Thousands of people are employed between just those two institutions alone and makes the fact that PAT must absorb 80% of their travel even more critical to deal with. It's one thing if it was just student travel but the situation in Pittsburgh is totally unacceptable. PAT can't continue absorbing this cost and if these universities want their employees to have free rides, they better start coughing up the cash to pay for it.
The University of Pittsburgh has been whining the most about how much it has to pay now to PAT for the free ride program and has been angling to pay less. The simple fact here is that PAT can't afford to subsidize Pitt's program, especially at 80% subsidization, just so Pitt can use the program to help lure in students as well as employees.

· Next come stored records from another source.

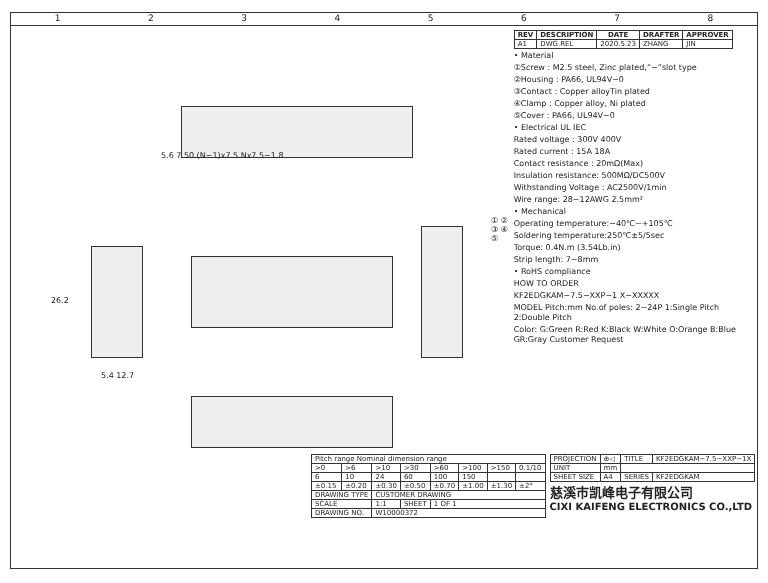12345678
5.6 7.50 (N−1)x7.5 Nx7.5−1.8
26.2
5.4 12.7
① ② ③ ④ ⑤
| REV | DESCRIPTION | DATE | DRAFTER | APPROVER |
| --- | --- | --- | --- | --- |
| A1 | DWG.REL | 2020.5.23 | ZHANG | JIN |
• Material
①Screw : M2.5 steel, Zinc plated,“−”slot type
②Housing : PA66, UL94V−0
③Contact : Copper alloyTin plated
④Clamp : Copper alloy, Ni plated
⑤Cover : PA66, UL94V−0
• Electrical UL IEC
Rated voltage : 300V 400V
Rated current : 15A 18A
Contact resistance : 20mΩ(Max)
Insulation resistance: 500MΩ/DC500V
Withstanding Voltage : AC2500V/1min
Wire range: 28−12AWG 2.5mm²
• Mechanical
Operating temperature:−40℃~+105℃
Soldering temperature:250℃±5/5sec
Torque: 0.4N.m (3.54Lb.in)
Strip length: 7−8mm
• RoHS compliance
HOW TO ORDER
KF2EDGKAM−7.5−XXP−1 X−XXXXX
MODEL Pitch:mm No.of poles: 2~24P 1:Single Pitch 2:Double Pitch
Color: G:Green R:Red K:Black W:White O:Orange B:Blue GR:Gray Customer Request
| Pitch range Nominal dimension range | | | | | | | |
| >0 | >6 | >10 | >30 | >60 | >100 | >150 | 0.1/10 |
| 6 | 10 | 24 | 60 | 100 | 150 | | |
| ±0.15 | ±0.20 | ±0.30 | ±0.50 | ±0.70 | ±1.00 | ±1.30 | ±2° |
| DRAWING TYPE | | CUSTOMER DRAWING | | | | | |
| SCALE | | 1:1 | SHEET | 1 OF 1 | | | |
| DRAWING NO. | | W10000372 | | | | | |
| PROJECTION | ⊕◁ | TITLE | KF2EDGKAM−7.5−XXP−1X |
| UNIT | mm | | |
| SHEET SIZE | A4 | SERIES | KF2EDGKAM |
慈溪市凯峰电子有限公司
CIXI KAIFENG ELECTRONICS CO.,LTD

I'm not against free transport for employees and students at a university but I am against providing it when the university doesn't want to pay the full freight for it. The college and/or university is the one that benefits from such an arrangement, not the transit system. The supporters of the program claim it will encourage transit use which is true but on the flip side, it is also helping to bankrupt the transit system so that all the encouraged use will be for nothing.
Pitt, CMU and other institutions and businesses that have such plans need to pay for it. The transit system can't continue to afford subsidizing these free rides to the tune of 80% of the cost of each rider, as is the case at PAT and the Pitt/CMU arrangement.
As mentioned in the earlier article, PAT isn't innocent in this mess. They failed to charge enough on the first contract so the precedent is set price wise. The universities have been balking at the cost from day one and want to pay less but they really need to be quadrupling their payment for the free transit perk for their students and employees. PAT officials, trying to help encourage transit use as well as polish its image, were too eager to acquiesce to demands for smaller contract fees initially.
What I see happening in Pittsburgh is that PAT will get the universities to pay a bit more but nowhere close to the amount required. If PAT is lucky, they'll end up subsidizing each ride to the tune of 65% to 70% rather than the 80% they currently do. PAT is painted into a corner on this one.
If PAT were to not re-up the contract where it continues to heavily subsidize the free rides, students would be protesting on the street over the callousness of PAT's actions while being urged on by the university. University officials would be sending out press releases blasting the decision and claiming PAT is turning away riders and trying to make the cost of education even more expensive. The Liberal leaning Pittsburgh Post-Gazette (who totally ignored this story by the way) and campus newspapers would be blasting PAT from all sides in both news stories as well as in editorials. Few would hear PAT's side under the din of protest which is that PAT is losing tens of millions of dollars subsidizing a free ride service that the universities should be subsidizing since they are the ones that want it.
Even if PAT ends up getting a bit more money, universities will lambaste PAT by increasing tuition under the excuse of having to pay PAT their blood money. It's a public relations nightmare PAT faces in addition to the fiscal problems they already have. As I have long said, "once the government giveth, it can't taketh away easily". PAT is basically in a lose-lose situation over this while the universities hold the trump card.